WORK TO COMPLETE: Leave out the pictures and print the records below exactly.

EXERCISE INPUT:
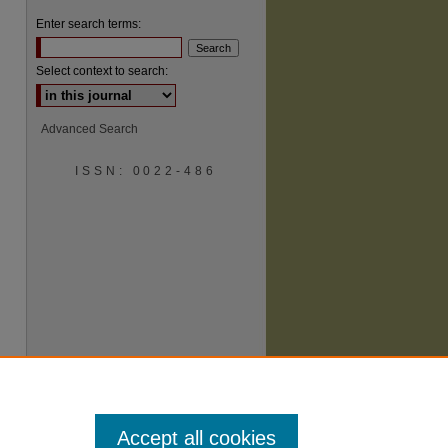
Enter search terms:
Select context to search:
Advanced Search
ISSN: 0022-486
are
Accept all cookies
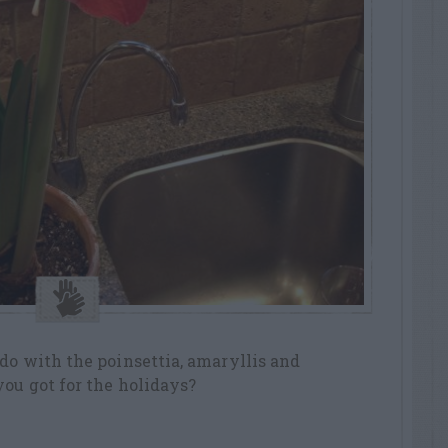
do with the poinsettia, amaryllis and
ou got for the holidays?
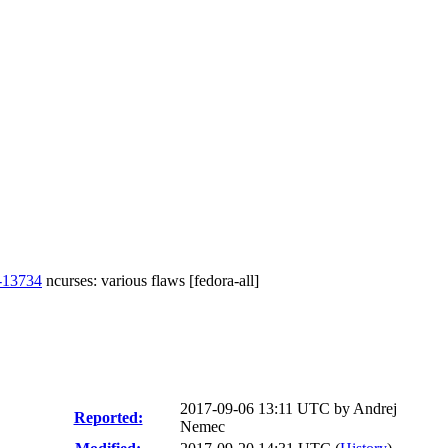
-13734
ncurses: various flaws [fedora-all]
2017-09-06 13:11 UTC by
Andrej
Reported:
Nemec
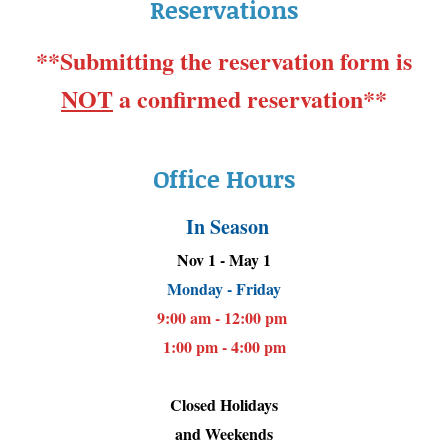
Reservations
**Submitting the reservation form is
NOT
a confirmed reservation**
Office Hours
In Season
Nov 1 - May 1
Monday - Friday
9:00 am - 12:00 pm
1:00 pm - 4:00 pm
Closed Holidays
and Weekends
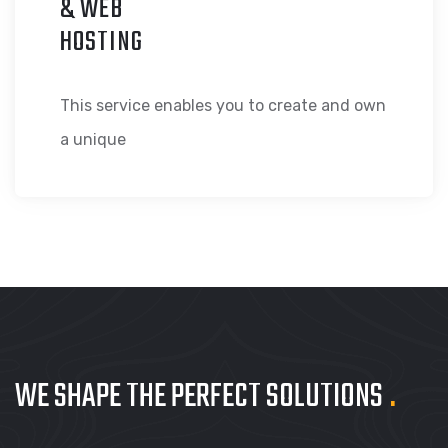
& WEB
HOSTING
This service enables you to create and own
a unique
WE SHAPE THE PERFECT
SOLUTIONS
.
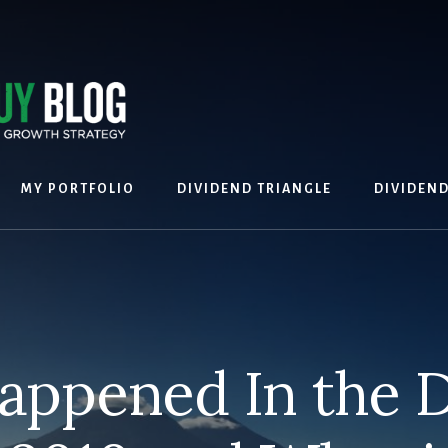
MY PORTFOLIO
DIVIDEND TRIANGLE
DIVIDEN
appened In the D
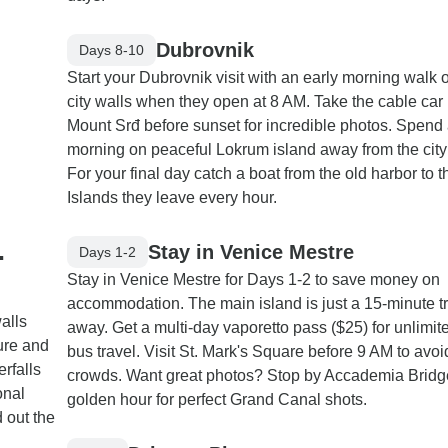
Dubrovnik
Days 8-10
Start your Dubrovnik visit with an early morning walk 
city walls when they open at 8 AM. Take the cable car
Mount Srđ before sunset for incredible photos. Spend
morning on peaceful Lokrum island away from the city 
For your final day catch a boat from the old harbor to th
Islands they leave every hour.
.
Stay in Venice Mestre
Days 1-2
Stay in Venice Mestre for Days 1-2 to save money on
accommodation. The main island is just a 15-minute tr
alls
away. Get a multi-day vaporetto pass ($25) for unlimit
ture and
bus travel. Visit St. Mark's Square before 9 AM to avoi
erfalls
crowds. Want great photos? Stop by Accademia Bridg
onal
golden hour for perfect Grand Canal shots.
 out the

TASK SOLUTION:
Enter search terms:
Select context to search:
Advanced Search
ISSN: 0022-486
are
Accept all cookies
do with the poinsettia, amaryllis and
ou got for the holidays?
-13734
ncurses: various flaws [fedora-all]
2017-09-06 13:11 UTC by
Andrej
Reported:
Nemec
Reservations
**Submitting the reservation form is
NOT
a confirmed reservation**
Office Hours
In Season
Nov 1 - May 1
Monday - Friday
9:00 am - 12:00 pm
1:00 pm - 4:00 pm
Closed Holidays
and Weekends
& WEB
HOSTING
This service enables you to create and own
a unique
WE SHAPE THE PERFECT
SOLUTIONS
.
MY PORTFOLIO
DIVIDEND TRIANGLE
DIVIDEN
appened In the D
Dubrovnik
Days 8-10
Start your Dubrovnik visit with an early morning walk 
city walls when they open at 8 AM. Take the cable car
Mount Srđ before sunset for incredible photos. Spend
morning on peaceful Lokrum island away from the city 
For your final day catch a boat from the old harbor to th
Islands they leave every hour.
.
Stay in Venice Mestre
Days 1-2
Stay in Venice Mestre for Days 1-2 to save money on
accommodation. The main island is just a 15-minute tr
alls
away. Get a multi-day vaporetto pass ($25) for unlimit
ture and
bus travel. Visit St. Mark's Square before 9 AM to avoi
erfalls
crowds. Want great photos? Stop by Accademia Bridg
onal
golden hour for perfect Grand Canal shots.
 out the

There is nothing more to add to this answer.